Senate Patriot Act Extension
By Lauren Barack -- School Library Journal, 1/1/2006
It looks like the Patriot Act could end up being more protective of readers’ privacy. Four days before Christmas the Senate ended a filibuster and approved a six-month extension of the antiterrorism law, which had 16 major provisions that were set to expire December 31, 2005. Although the House cleared its version of the bill, Senate Democrats, joined by four Republicans, blocked its passage, claiming the House version didn’t do enough to protect civil liberties.
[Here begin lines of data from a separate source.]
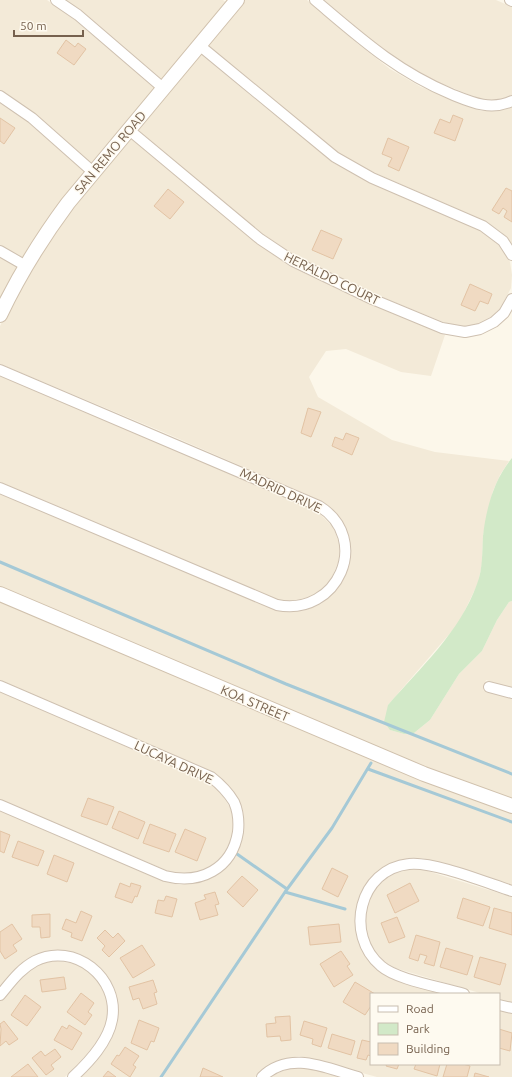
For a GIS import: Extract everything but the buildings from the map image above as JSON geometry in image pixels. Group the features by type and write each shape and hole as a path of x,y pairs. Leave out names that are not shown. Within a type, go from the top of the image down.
{"main road":[{"name":"SAN REMO ROAD","path":"0,315 26,266 47,231 128,129 164,88 235,1"},
{"name":"KOA STREET","path":"0,594 424,774 512,806"}],"street":[{"path":"56,0 78,15 164,88"},
{"path":"316,0 393,64 423,82 482,106 502,105 512,101"},
{"path":"199,46 335,157 372,178 483,226 503,241 512,255"},
{"path":"0,96 32,118 93,172"},
{"name":"HERALDO COURT","path":"128,129 260,239 293,261 372,299 442,328 465,332 480,329 494,322 504,313 512,299"},
{"path":"0,251 26,266"},
{"name":"MADRID DRIVE","path":"0,370 319,506 330,514 340,528 345,545 344,561 333,586 318,600 294,607 278,605 0,488"},
{"name":"LUCAYA DRIVE","path":"0,686 211,777 225,789 234,802 238,816 238,829 232,851 221,866 202,876 180,880 165,876 0,805"},
{"path":"489,687 512,693"},
{"path":"461,993 403,976 381,966 365,946 360,934 360,917 363,900 370,888 384,874 396,867 410,864 421,864 435,867 512,891"},
{"path":"0,995 28,964 46,957 58,956 78,959 98,972 110,990 112,1000 112,1020 106,1037 73,1077"},
{"path":"500,1004 512,1008"},
{"path":"262,1077 279,1066 299,1062 358,1077"}],"shaded area":[{"path":"0,0 47,0 75,20 156,88 92,165 35,114 0,90"},
{"path":"65,0 223,0 228,4 163,80"},
{"path":"243,0 307,0 358,44 390,69 421,87 481,111 503,110 512,107 512,245 501,232 485,221 375,173 337,153 206,45"},
{"path":"323,0 496,0 512,7 512,95 501,100 483,100 425,77 396,60"},
{"path":"199,53 332,162 370,183 481,231 495,240 504,250 510,262 512,275 511,288 500,309 491,318 479,324 465,327 451,325 374,294 295,256 263,234 135,129"},
{"path":"0,102 29,123 86,173 24,259 0,245"},
{"path":"129,137 257,243 290,266 370,304 445,335 431,376 401,372 346,349 326,351 309,377 318,397 392,440 435,452 509,461 500,475 493,491 483,535 482,564 478,583 468,604 458,624 388,705 390,730 404,734 414,733 430,720 459,674 482,651 497,620 509,602 512,601 512,688 486,680 483,690 512,699 512,800 464,784 0,589 0,494 276,610 294,612 306,610 321,604 337,589 347,568 350,550 347,534 341,520 334,511 321,501 163,432 0,364 0,326 19,286 51,234"},
{"path":"0,257 19,268 0,304"},
{"path":"0,376 159,442 317,511 333,527 340,546 339,560 330,582 320,592 304,600 279,600 0,482"},
{"path":"0,600 512,811 512,886 422,858 400,860 381,870 366,885 359,898 355,918 358,942 366,956 377,970 391,978 442,993 370,993 370,1065 500,1065 500,1010 512,1014 512,1077 377,1077 299,1056 268,1065 255,1077 80,1077 117,1020 117,998 114,988 101,968 92,961 80,954 57,950 45,952 26,960 11,973 0,987 0,811 163,881 180,885 203,881 212,877 227,866 239,846 243,814 241,806 233,792 213,772 0,680"},
{"path":"0,692 208,782 221,793 232,811 234,822 232,837 225,853 218,862 201,871 188,874 173,873 0,800"},
{"path":"421,869 512,897 512,1003 500,999 500,993 480,993 395,968 384,961 374,950 367,938 364,917 370,897 377,886 393,874 402,870"},
{"path":"57,961 76,964 94,976 101,984 107,1001 108,1010 102,1035 88,1054 65,1077 0,1077 0,1001 31,969 46,962"},
{"path":"292,1067 305,1067 339,1077 269,1077"}],"green space":[{"path":"512,458 512,601 509,602 497,620 482,651 459,674 430,720 414,733 404,734 390,730 384,722 388,705 450,634 470,601 480,572 486,515 500,475"}],"waterway":[{"path":"0,562 286,684 512,774"},
{"path":"161,1077 285,892 332,828 371,763"},
{"path":"368,769 512,822"},
{"path":"237,854 287,889"},
{"path":"285,892 345,909"}]}
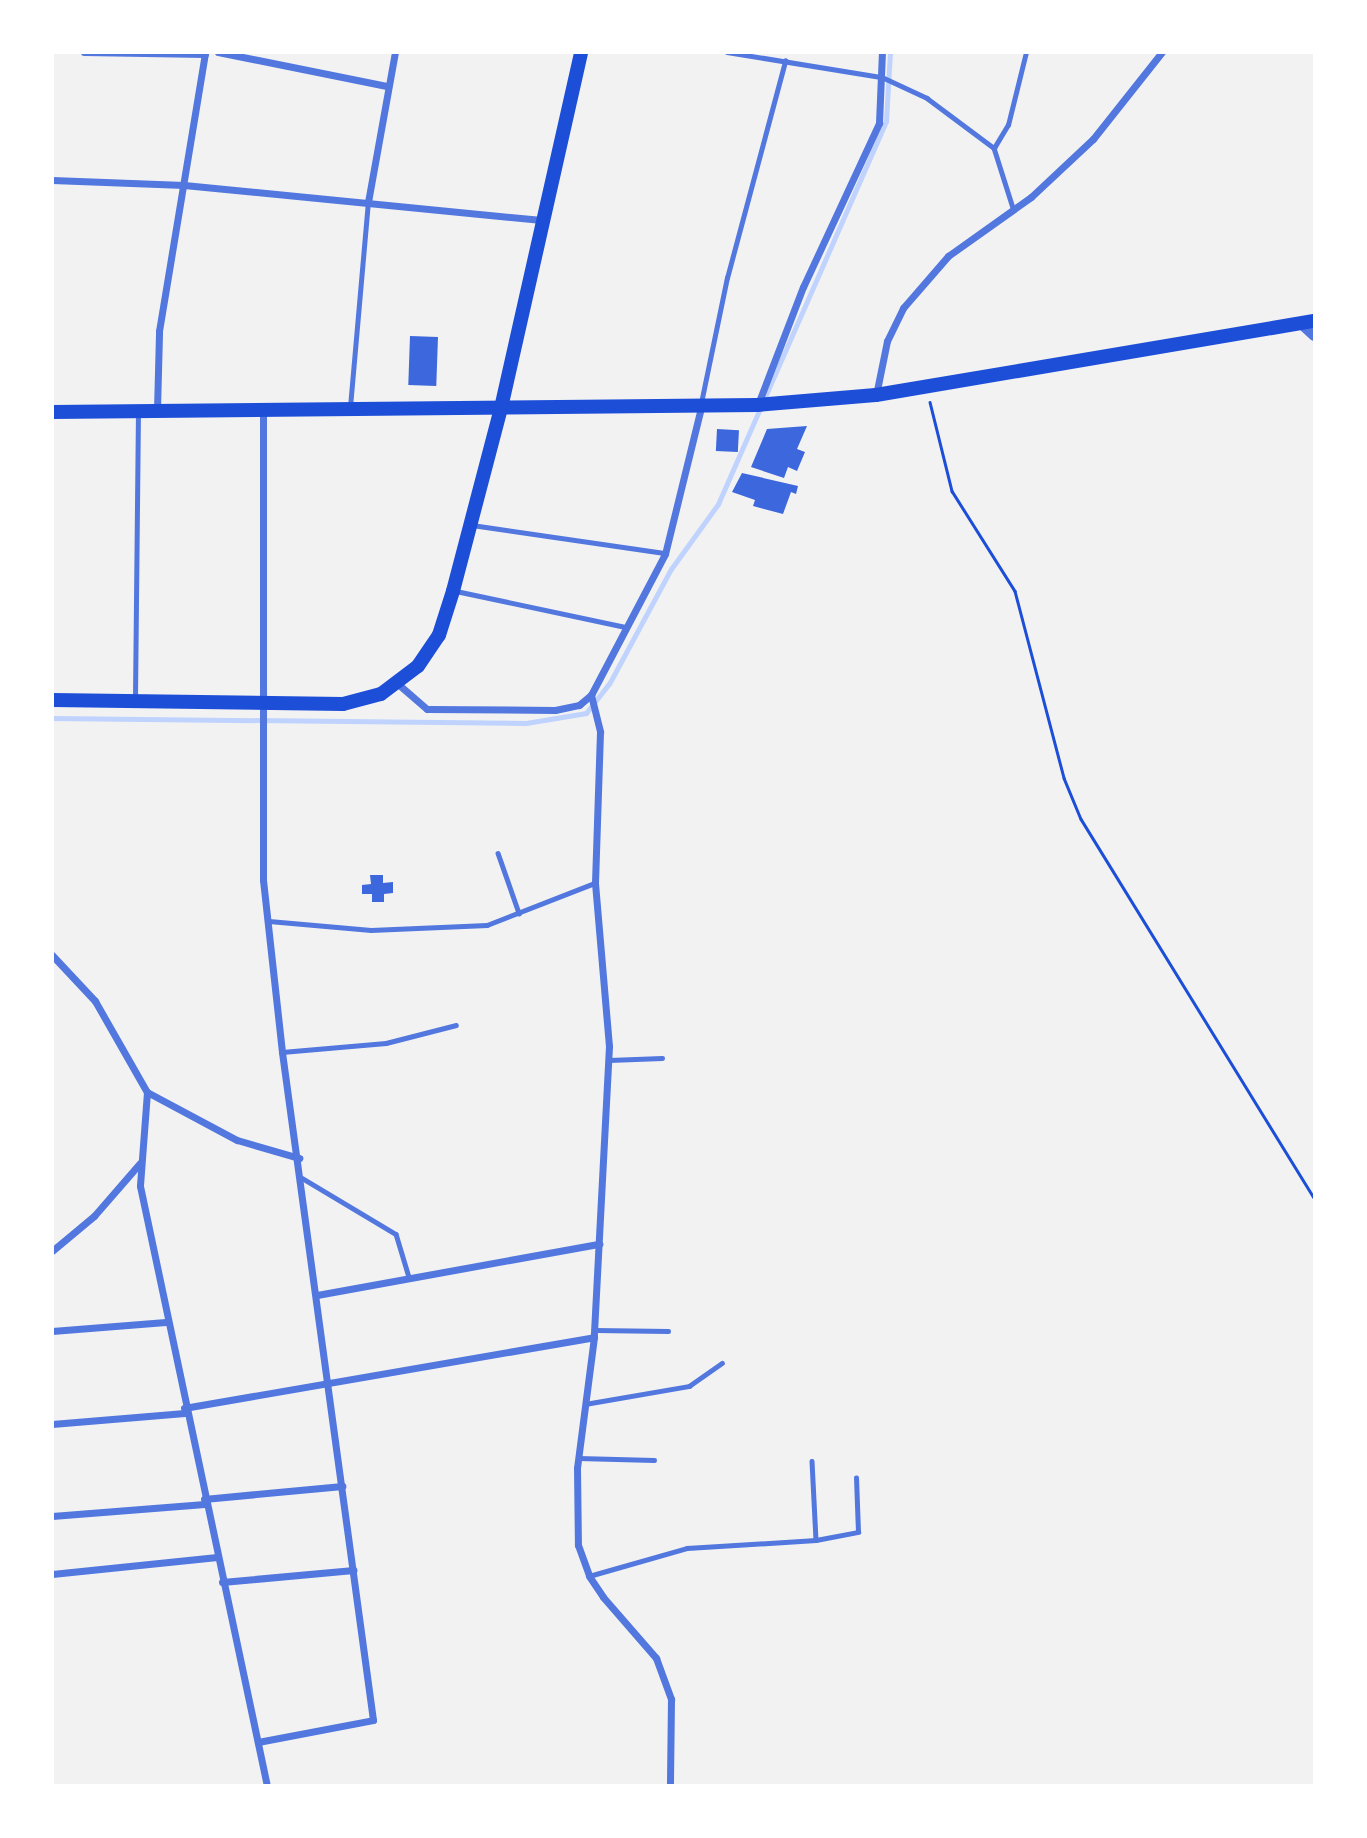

The Patriot Act, passed following the September 11, 2001, terrorist attacks, vastly expanded the government’s investigative powers against suspected terrorists. Reauthorizing the House version of the law would have extended for four years two of the law’s most controversial provisions—the authorization of roving wiretaps and secret warrants for library and bookstore records. “[The six-month extension] is the best outcome we could possibly imagine,” says Emily Sheketoff, associate executive director of the American Library Association’s Washington, DC, office. “The Senate stood firm, and they refused to be bullied into accepting a law that was not good for America.”
One of the more objectionable provisions allows the FBI to issue “national security letters,” demanding that libraries turn over any data requested by investigators and remain silent about the request. The Justice Department has denied—but not corrected—press reports that the FBI has issued as many as 30,000 of these “letters” annually.